Flexible sigmoidoscopy screening cuts colorectal cancer rates

A Norwegian study of screening with one-time flexible sigmoidoscopy demonstrated a drop in the colorectal cancer incidence rate by 20 percent and the death rate by 27 percent.

The study, published in the August 13 issue of JAMA, found that randomized screening with flexible sigmoidoscopy and fecal occult blood testing (FOBT) lowered the risk of cancer each year in the screened group after the first year, wrote author Øyvind Holme, MD, and colleagues, of the Sorlandet Hospital Kristiansand in Kristiansan, Norway.

A total of 98,792 participants included 78,220 in the control group and 20,572 in the screening group. The screening group was divided into two subgroups: one comprised of 10,283 who received a flexible sigmoidoscopy, and another made up of 10,289 participants who got a flexible sigmoidoscopy and FOBT. The median follow-up time was 11.2 years in the screening group and 10.9 years in the control group.

The authors reported that 253 participants in the screened group were diagnosed with colorectal cancer versus 1,086 in the control group, (112.6 vs. 141.0 cases per 100,000 person-years) an absolute rate difference of 28.4 percent.

“Our results are in accordance with those reported from the previous trials and extend them,” the authors wrote.

After a median of about 11 years, 71 participants died of colorectal cancer in the screened groups vs. 330 in the control group, an absolute rate difference of 11.7 percent per 100,000 person years.

Adding FOBT did not make a difference in outcomes, according to Holme and colleagues.

The screening was conducted in 1999-2000 (55 – 64 year age group) and in 2001 (50-54 year age group), with a follow-up in December 2011. Only screened participants who were diagnosed with cancer were offered a colonoscopy. Adherence to screening was 63 percent.

Younger participants aged 50 to 54 years seemed to benefit at least as much from the screening intervention as older participants aged 55 to 64 years, wrote the authors.

In an associated editorial on the study, Allan S. Brett, MD, of the University of South Carolina School of Medicine, wrote that the study highlights an irony for U.S. clinicians. “By far, colonoscopy has become the most commonly recommended and performed endoscopic colorectal cancer screening tool in the United States, whereas screening by sigmoidoscopy has all but vanished.”

Brett also noted that the debate between sigmoidoscopy, colonoscopy or CT colonography may soon be rendered moot by another screening technique, stool DNA testing, which has shown 92 percent sensitivity for detecting cancer and 42 percent sensitivity for detecting advanced precancerous lesions.

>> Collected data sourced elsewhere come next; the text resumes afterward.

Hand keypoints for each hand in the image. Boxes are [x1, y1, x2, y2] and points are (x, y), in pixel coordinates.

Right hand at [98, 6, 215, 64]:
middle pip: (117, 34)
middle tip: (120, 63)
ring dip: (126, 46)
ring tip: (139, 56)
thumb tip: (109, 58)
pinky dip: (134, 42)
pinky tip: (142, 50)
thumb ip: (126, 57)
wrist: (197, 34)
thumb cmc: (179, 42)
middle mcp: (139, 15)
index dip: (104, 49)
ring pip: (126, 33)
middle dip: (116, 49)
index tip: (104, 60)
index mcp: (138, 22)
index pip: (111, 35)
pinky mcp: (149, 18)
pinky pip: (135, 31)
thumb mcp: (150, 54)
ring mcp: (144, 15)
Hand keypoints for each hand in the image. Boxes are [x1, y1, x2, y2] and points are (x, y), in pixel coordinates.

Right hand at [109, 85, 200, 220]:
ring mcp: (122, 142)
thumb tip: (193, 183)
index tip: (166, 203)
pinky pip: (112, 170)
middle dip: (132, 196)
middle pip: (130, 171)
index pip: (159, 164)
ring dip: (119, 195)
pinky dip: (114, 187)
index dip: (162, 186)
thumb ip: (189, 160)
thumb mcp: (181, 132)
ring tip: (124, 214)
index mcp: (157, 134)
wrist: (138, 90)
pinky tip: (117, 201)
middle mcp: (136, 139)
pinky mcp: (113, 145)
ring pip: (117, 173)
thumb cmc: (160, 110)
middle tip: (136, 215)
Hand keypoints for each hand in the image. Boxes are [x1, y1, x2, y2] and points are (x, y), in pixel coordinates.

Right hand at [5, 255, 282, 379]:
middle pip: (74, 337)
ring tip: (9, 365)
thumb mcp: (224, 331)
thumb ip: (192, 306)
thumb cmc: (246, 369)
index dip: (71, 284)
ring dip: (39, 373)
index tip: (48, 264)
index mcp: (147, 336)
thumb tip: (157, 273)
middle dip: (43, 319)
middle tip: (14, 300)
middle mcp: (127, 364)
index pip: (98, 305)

“Repeated at some defined interval, stool DNA testing has potential to reduce colorectal cancer mortality substantially while sharply reducing the number of routine colonoscopies,” wrote Brett. “For now, however, the muddled landscape of colorectal cancer screening in the United States continues, and the place of flexible sigmoidoscopy among screening tools remains unsettled.”